* _Given records_
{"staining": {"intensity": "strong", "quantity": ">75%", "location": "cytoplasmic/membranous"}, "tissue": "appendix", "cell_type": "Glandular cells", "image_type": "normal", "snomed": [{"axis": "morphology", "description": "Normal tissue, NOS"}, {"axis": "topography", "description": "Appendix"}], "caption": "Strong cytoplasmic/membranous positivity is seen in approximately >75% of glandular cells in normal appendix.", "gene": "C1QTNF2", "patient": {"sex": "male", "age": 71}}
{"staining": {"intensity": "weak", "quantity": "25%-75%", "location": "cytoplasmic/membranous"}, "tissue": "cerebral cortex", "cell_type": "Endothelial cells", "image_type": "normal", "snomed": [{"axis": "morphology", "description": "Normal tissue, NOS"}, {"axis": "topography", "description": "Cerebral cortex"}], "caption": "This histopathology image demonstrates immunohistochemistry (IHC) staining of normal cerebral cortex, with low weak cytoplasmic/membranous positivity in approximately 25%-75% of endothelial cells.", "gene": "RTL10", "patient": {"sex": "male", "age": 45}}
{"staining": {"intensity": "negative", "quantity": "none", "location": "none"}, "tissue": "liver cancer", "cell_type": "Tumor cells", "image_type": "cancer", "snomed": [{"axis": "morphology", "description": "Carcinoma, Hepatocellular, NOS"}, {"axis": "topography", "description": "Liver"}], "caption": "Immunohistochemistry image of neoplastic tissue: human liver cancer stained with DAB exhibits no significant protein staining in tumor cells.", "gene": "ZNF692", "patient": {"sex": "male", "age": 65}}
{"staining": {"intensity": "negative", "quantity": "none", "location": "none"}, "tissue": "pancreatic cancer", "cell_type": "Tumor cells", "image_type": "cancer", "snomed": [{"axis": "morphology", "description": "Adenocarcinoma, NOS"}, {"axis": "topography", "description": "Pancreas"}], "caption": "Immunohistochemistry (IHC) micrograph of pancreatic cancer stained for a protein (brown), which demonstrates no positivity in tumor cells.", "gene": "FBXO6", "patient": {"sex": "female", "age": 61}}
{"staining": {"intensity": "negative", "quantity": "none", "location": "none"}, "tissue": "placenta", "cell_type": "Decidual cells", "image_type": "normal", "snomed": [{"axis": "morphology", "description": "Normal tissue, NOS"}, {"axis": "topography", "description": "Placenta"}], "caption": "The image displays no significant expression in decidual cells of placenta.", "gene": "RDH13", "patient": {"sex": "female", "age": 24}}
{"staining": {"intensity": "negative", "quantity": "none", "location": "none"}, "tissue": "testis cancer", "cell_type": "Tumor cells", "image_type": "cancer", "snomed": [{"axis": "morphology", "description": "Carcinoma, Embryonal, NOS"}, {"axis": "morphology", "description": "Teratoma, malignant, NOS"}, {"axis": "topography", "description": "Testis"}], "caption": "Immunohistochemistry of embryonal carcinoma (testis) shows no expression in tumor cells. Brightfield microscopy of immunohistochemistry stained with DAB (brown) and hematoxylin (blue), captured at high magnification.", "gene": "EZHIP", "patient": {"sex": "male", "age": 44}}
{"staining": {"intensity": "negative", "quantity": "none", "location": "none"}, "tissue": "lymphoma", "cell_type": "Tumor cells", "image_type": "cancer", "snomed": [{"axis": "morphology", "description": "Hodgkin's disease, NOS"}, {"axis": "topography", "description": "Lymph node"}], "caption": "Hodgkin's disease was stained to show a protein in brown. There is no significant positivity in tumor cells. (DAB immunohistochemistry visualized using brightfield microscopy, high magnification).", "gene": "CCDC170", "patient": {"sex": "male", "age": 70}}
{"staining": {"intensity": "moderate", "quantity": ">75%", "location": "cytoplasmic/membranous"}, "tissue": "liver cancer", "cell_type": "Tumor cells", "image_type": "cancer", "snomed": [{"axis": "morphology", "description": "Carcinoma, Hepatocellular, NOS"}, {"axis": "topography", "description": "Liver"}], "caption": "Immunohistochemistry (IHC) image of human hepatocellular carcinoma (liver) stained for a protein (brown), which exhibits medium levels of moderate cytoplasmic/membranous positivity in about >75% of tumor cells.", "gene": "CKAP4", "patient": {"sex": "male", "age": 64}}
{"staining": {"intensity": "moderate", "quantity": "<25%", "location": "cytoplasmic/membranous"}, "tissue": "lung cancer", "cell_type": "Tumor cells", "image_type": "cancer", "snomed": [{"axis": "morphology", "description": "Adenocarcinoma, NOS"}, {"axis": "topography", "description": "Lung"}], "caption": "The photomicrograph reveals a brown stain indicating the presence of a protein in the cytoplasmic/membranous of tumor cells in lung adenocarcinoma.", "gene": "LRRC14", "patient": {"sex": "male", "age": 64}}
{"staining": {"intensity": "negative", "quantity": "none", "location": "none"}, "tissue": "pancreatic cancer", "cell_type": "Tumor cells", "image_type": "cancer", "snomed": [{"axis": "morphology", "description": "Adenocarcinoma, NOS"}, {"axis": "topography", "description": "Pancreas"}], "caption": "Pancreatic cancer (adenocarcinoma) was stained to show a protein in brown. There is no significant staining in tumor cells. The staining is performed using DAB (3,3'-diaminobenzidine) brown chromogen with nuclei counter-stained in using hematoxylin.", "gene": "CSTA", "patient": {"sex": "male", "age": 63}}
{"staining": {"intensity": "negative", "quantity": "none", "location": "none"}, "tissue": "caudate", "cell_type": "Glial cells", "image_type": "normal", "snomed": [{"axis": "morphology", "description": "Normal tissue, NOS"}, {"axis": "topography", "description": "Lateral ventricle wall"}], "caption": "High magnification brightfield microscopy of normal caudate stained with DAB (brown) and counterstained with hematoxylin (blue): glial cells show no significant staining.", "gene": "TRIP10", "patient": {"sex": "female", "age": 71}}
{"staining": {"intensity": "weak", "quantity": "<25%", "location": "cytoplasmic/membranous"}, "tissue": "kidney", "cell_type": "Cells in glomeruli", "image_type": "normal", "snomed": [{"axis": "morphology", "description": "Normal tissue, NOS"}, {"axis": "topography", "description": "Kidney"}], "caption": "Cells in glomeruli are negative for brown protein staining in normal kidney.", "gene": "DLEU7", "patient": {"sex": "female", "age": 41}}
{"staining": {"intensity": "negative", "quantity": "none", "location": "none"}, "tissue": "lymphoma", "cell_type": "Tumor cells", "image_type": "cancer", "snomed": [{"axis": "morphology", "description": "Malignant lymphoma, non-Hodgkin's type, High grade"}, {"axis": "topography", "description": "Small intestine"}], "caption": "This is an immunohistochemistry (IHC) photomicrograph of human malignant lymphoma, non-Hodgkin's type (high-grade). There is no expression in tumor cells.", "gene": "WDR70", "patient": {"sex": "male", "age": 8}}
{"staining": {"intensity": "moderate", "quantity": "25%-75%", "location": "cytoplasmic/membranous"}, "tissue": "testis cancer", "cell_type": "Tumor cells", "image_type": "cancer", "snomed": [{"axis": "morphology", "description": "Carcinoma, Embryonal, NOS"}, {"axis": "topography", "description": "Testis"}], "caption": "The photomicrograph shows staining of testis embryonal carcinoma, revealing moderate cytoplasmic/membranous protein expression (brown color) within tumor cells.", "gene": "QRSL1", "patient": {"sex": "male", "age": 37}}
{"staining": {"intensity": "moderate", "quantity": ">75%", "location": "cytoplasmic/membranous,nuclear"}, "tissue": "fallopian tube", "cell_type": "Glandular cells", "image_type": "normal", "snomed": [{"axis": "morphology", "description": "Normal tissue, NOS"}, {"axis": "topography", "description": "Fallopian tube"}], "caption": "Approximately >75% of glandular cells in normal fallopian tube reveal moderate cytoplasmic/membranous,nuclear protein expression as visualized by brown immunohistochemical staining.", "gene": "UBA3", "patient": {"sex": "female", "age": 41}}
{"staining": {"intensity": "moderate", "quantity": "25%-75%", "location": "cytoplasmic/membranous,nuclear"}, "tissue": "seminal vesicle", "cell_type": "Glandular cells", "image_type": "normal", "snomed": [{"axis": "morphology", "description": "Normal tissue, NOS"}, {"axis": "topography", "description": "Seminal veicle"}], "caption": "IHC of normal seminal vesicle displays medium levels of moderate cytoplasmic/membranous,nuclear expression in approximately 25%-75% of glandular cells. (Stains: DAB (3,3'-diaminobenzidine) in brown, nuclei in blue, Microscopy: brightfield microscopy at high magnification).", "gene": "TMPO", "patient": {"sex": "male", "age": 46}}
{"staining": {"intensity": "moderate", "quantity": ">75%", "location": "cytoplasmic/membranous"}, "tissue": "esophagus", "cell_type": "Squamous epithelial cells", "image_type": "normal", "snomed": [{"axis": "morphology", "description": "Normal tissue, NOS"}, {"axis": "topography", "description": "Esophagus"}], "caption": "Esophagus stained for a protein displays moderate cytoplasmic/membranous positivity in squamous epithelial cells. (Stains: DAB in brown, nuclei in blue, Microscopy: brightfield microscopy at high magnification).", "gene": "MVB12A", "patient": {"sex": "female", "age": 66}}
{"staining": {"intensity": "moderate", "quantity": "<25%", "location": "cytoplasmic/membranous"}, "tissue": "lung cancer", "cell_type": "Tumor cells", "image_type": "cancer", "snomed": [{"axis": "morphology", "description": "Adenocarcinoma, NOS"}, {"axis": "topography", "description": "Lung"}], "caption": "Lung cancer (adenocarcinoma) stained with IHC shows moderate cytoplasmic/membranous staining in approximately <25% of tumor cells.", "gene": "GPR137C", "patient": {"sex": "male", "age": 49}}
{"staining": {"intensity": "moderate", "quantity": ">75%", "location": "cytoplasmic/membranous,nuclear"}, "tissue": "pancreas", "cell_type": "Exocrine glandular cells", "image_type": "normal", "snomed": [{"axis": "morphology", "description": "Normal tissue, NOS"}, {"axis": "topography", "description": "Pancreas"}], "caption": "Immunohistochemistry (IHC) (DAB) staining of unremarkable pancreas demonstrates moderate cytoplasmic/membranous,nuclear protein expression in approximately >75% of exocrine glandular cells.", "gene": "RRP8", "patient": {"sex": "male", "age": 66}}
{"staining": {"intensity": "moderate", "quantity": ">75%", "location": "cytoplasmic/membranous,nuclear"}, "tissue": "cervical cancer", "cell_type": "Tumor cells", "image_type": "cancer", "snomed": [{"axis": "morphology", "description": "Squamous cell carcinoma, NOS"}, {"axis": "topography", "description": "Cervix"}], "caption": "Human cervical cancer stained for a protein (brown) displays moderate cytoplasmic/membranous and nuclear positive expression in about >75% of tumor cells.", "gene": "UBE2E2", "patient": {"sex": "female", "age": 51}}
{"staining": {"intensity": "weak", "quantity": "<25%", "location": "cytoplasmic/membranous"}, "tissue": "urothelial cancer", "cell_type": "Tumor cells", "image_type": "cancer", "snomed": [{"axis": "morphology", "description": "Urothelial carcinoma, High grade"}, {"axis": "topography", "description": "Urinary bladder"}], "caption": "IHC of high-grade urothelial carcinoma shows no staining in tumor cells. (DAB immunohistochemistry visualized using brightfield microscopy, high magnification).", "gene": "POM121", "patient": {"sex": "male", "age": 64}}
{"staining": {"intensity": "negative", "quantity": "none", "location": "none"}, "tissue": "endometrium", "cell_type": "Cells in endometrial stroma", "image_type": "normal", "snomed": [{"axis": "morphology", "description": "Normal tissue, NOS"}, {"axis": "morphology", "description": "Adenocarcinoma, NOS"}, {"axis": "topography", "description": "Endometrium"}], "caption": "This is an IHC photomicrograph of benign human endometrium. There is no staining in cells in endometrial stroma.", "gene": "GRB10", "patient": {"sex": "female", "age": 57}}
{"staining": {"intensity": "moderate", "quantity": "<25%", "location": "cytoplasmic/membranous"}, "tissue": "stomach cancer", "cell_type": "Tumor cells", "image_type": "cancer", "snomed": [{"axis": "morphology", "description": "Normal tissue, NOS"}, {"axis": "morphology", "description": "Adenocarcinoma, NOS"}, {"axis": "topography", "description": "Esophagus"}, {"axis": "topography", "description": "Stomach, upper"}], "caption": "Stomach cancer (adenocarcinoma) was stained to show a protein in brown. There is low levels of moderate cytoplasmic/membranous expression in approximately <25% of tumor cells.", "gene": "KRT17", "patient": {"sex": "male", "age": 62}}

* _Assignment_
Up to and including the line with "(IHC) micrograph of", reproduce the material above exactly as it appears, starting from its first line.

* _Exercise answer_
{"staining": {"intensity": "strong", "quantity": ">75%", "location": "cytoplasmic/membranous"}, "tissue": "appendix", "cell_type": "Glandular cells", "image_type": "normal", "snomed": [{"axis": "morphology", "description": "Normal tissue, NOS"}, {"axis": "topography", "description": "Appendix"}], "caption": "Strong cytoplasmic/membranous positivity is seen in approximately >75% of glandular cells in normal appendix.", "gene": "C1QTNF2", "patient": {"sex": "male", "age": 71}}
{"staining": {"intensity": "weak", "quantity": "25%-75%", "location": "cytoplasmic/membranous"}, "tissue": "cerebral cortex", "cell_type": "Endothelial cells", "image_type": "normal", "snomed": [{"axis": "morphology", "description": "Normal tissue, NOS"}, {"axis": "topography", "description": "Cerebral cortex"}], "caption": "This histopathology image demonstrates immunohistochemistry (IHC) staining of normal cerebral cortex, with low weak cytoplasmic/membranous positivity in approximately 25%-75% of endothelial cells.", "gene": "RTL10", "patient": {"sex": "male", "age": 45}}
{"staining": {"intensity": "negative", "quantity": "none", "location": "none"}, "tissue": "liver cancer", "cell_type": "Tumor cells", "image_type": "cancer", "snomed": [{"axis": "morphology", "description": "Carcinoma, Hepatocellular, NOS"}, {"axis": "topography", "description": "Liver"}], "caption": "Immunohistochemistry image of neoplastic tissue: human liver cancer stained with DAB exhibits no significant protein staining in tumor cells.", "gene": "ZNF692", "patient": {"sex": "male", "age": 65}}
{"staining": {"intensity": "negative", "quantity": "none", "location": "none"}, "tissue": "pancreatic cancer", "cell_type": "Tumor cells", "image_type": "cancer", "snomed": [{"axis": "morphology", "description": "Adenocarcinoma, NOS"}, {"axis": "topography", "description": "Pancreas"}], "caption": "Immunohistochemistry (IHC) micrograph of pancreatic cancer stained for a protein (brown), which demonstrates no positivity in tumor cells.", "gene": "FBXO6", "patient": {"sex": "female", "age": 61}}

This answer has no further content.